== Segment start ==
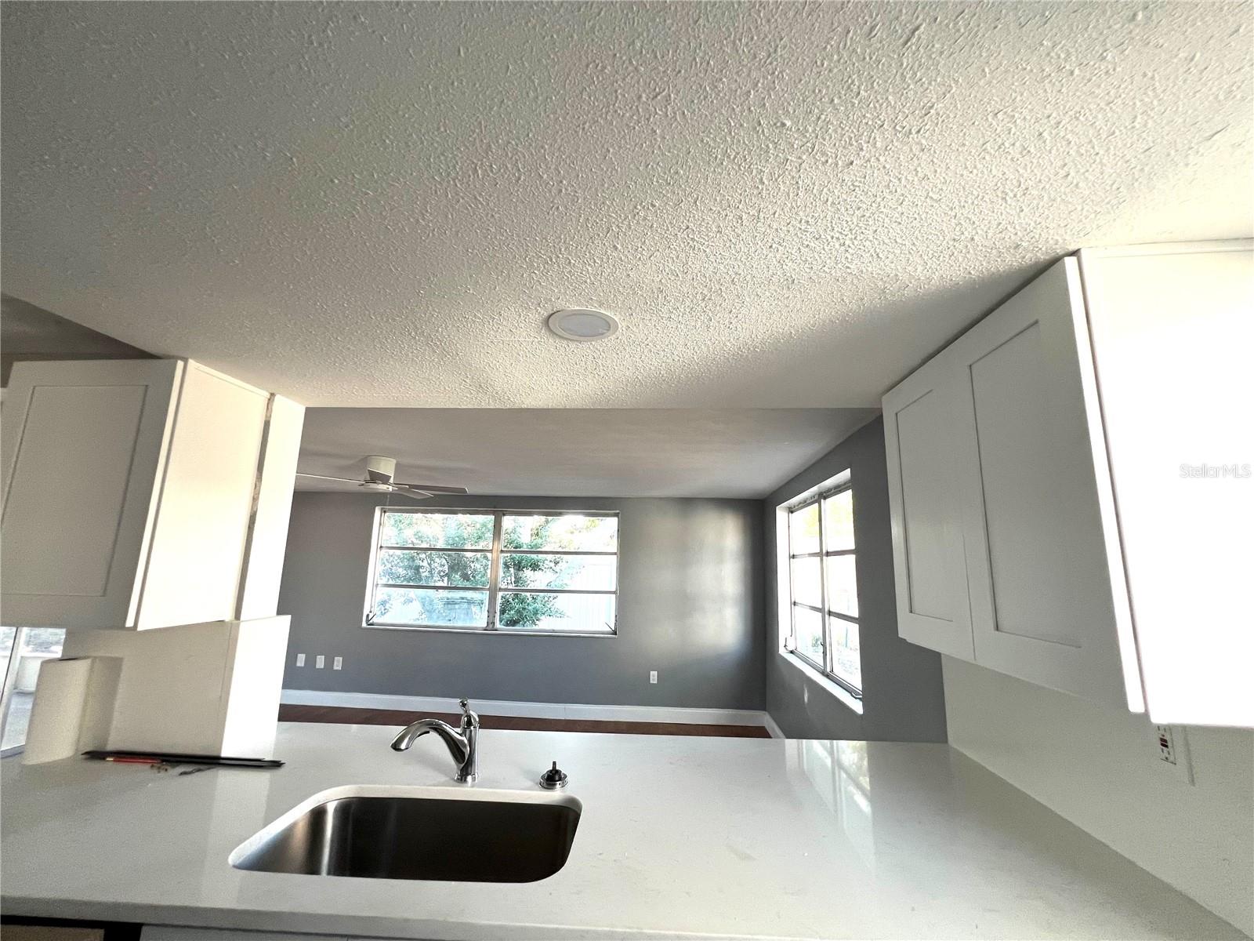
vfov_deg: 89.9
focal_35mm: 13
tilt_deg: +9.7
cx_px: 627
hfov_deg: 106.2
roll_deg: -1.4
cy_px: 470
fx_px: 471
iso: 125
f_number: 1.8
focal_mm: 1.57
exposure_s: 1/99
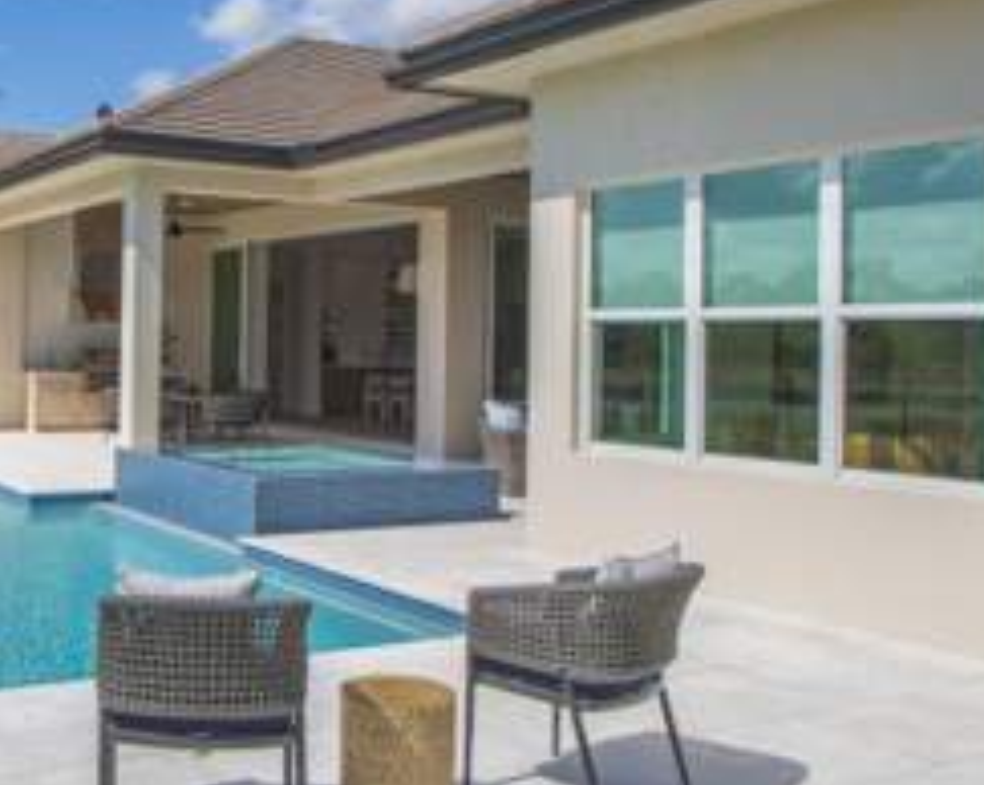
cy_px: 303
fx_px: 1135
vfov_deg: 38.0
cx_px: 186
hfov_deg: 44.4
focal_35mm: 39
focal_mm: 14
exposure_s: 1/1600
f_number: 6.3
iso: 320
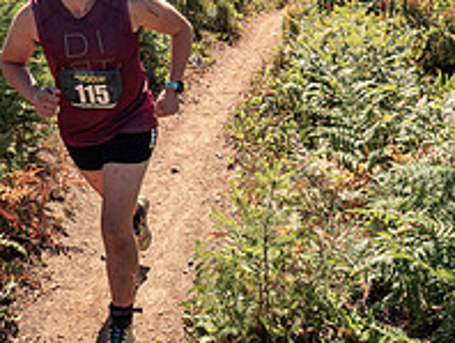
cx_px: 211
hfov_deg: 45.7
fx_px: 540
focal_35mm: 41
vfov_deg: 34.9
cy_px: 114
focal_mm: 7
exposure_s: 1/1000
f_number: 4
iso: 200
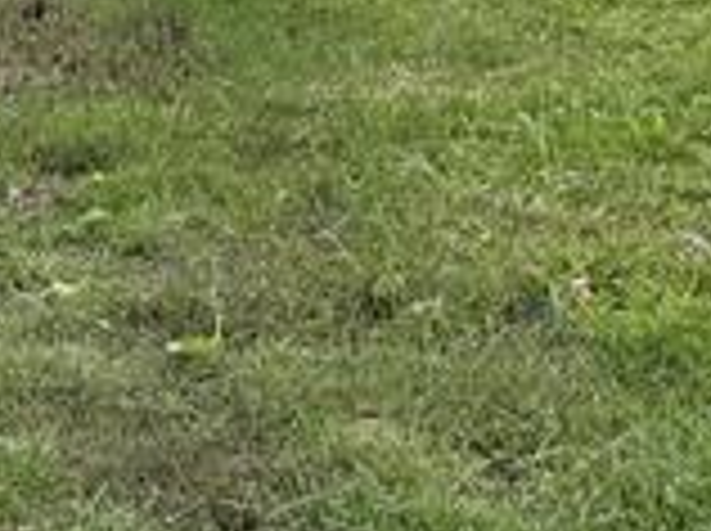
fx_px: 3199
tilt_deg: +2.3
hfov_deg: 12.2
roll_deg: -0.7
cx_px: 1026
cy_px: -675
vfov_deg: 8.7
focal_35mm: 156
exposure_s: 1/1292
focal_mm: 6.76
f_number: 1.78
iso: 80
== Segment end ==
**WORK ORDER**
Repeat exactly and only the lines from the start of the data above through the line that holds "fx_px: 3199", inclusive. Pictures do not belong in the copy.

**ANSWER**
vfov_deg: 89.9
focal_35mm: 13
tilt_deg: +9.7
cx_px: 627
hfov_deg: 106.2
roll_deg: -1.4
cy_px: 470
fx_px: 471
iso: 125
f_number: 1.8
focal_mm: 1.57
exposure_s: 1/99
cy_px: 303
fx_px: 1135
vfov_deg: 38.0
cx_px: 186
hfov_deg: 44.4
focal_35mm: 39
focal_mm: 14
exposure_s: 1/1600
f_number: 6.3
iso: 320
cx_px: 211
hfov_deg: 45.7
fx_px: 540
focal_35mm: 41
vfov_deg: 34.9
cy_px: 114
focal_mm: 7
exposure_s: 1/1000
f_number: 4
iso: 200
fx_px: 3199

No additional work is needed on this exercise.